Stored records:
/---

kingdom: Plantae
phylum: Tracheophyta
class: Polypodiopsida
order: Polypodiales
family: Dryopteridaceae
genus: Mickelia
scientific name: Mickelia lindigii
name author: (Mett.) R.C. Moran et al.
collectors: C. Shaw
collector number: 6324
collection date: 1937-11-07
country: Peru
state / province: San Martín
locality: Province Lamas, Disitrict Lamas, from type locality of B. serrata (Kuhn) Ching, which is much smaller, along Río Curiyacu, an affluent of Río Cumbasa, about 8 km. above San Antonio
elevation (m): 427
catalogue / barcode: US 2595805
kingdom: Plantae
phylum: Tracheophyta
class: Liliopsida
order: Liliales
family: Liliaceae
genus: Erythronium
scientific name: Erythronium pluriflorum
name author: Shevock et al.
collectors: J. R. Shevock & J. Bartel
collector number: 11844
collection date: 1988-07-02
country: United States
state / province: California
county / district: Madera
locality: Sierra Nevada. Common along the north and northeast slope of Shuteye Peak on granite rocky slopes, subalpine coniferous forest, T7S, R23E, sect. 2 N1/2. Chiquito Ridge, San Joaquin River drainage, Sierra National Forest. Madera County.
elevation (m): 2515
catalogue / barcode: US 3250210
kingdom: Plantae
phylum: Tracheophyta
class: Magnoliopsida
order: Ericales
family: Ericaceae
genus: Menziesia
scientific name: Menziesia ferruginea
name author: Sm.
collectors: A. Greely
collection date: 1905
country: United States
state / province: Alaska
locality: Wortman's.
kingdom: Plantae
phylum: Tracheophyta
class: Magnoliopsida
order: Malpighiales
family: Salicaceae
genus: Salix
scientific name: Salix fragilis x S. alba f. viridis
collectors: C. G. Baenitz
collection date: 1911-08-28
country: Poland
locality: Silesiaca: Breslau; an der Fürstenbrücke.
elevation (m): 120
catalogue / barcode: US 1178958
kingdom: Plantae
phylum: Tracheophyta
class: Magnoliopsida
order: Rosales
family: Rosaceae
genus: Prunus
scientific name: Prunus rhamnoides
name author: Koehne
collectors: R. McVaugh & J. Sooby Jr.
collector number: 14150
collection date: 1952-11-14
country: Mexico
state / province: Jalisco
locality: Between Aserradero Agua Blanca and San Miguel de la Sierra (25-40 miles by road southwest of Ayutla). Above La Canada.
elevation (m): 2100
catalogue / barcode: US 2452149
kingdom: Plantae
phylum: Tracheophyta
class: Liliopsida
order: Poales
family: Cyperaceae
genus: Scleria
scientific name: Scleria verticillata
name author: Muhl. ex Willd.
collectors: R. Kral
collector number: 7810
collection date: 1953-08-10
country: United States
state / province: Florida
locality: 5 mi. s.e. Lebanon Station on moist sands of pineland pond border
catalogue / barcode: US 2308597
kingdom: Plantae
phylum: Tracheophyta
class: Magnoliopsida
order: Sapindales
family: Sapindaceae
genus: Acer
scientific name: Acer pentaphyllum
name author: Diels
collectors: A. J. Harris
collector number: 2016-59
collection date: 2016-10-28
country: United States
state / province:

\---

Quote every line of the items above, word for word and in the same order.

* **Output for this task**:
kingdom: Plantae
phylum: Tracheophyta
class: Polypodiopsida
order: Polypodiales
family: Dryopteridaceae
genus: Mickelia
scientific name: Mickelia lindigii
name author: (Mett.) R.C. Moran et al.
collectors: C. Shaw
collector number: 6324
collection date: 1937-11-07
country: Peru
state / province: San Martín
locality: Province Lamas, Disitrict Lamas, from type locality of B. serrata (Kuhn) Ching, which is much smaller, along Río Curiyacu, an affluent of Río Cumbasa, about 8 km. above San Antonio
elevation (m): 427
catalogue / barcode: US 2595805
kingdom: Plantae
phylum: Tracheophyta
class: Liliopsida
order: Liliales
family: Liliaceae
genus: Erythronium
scientific name: Erythronium pluriflorum
name author: Shevock et al.
collectors: J. R. Shevock & J. Bartel
collector number: 11844
collection date: 1988-07-02
country: United States
state / province: California
county / district: Madera
locality: Sierra Nevada. Common along the north and northeast slope of Shuteye Peak on granite rocky slopes, subalpine coniferous forest, T7S, R23E, sect. 2 N1/2. Chiquito Ridge, San Joaquin River drainage, Sierra National Forest. Madera County.
elevation (m): 2515
catalogue / barcode: US 3250210
kingdom: Plantae
phylum: Tracheophyta
class: Magnoliopsida
order: Ericales
family: Ericaceae
genus: Menziesia
scientific name: Menziesia ferruginea
name author: Sm.
collectors: A. Greely
collection date: 1905
country: United States
state / province: Alaska
locality: Wortman's.
kingdom: Plantae
phylum: Tracheophyta
class: Magnoliopsida
order: Malpighiales
family: Salicaceae
genus: Salix
scientific name: Salix fragilis x S. alba f. viridis
collectors: C. G. Baenitz
collection date: 1911-08-28
country: Poland
locality: Silesiaca: Breslau; an der Fürstenbrücke.
elevation (m): 120
catalogue / barcode: US 1178958
kingdom: Plantae
phylum: Tracheophyta
class: Magnoliopsida
order: Rosales
family: Rosaceae
genus: Prunus
scientific name: Prunus rhamnoides
name author: Koehne
collectors: R. McVaugh & J. Sooby Jr.
collector number: 14150
collection date: 1952-11-14
country: Mexico
state / province: Jalisco
locality: Between Aserradero Agua Blanca and San Miguel de la Sierra (25-40 miles by road southwest of Ayutla). Above La Canada.
elevation (m): 2100
catalogue / barcode: US 2452149
kingdom: Plantae
phylum: Tracheophyta
class: Liliopsida
order: Poales
family: Cyperaceae
genus: Scleria
scientific name: Scleria verticillata
name author: Muhl. ex Willd.
collectors: R. Kral
collector number: 7810
collection date: 1953-08-10
country: United States
state / province: Florida
locality: 5 mi. s.e. Lebanon Station on moist sands of pineland pond border
catalogue / barcode: US 2308597
kingdom: Plantae
phylum: Tracheophyta
class: Magnoliopsida
order: Sapindales
family: Sapindaceae
genus: Acer
scientific name: Acer pentaphyllum
name author: Diels
collectors: A. J. Harris
collector number: 2016-59
collection date: 2016-10-28
country: United States
state / province:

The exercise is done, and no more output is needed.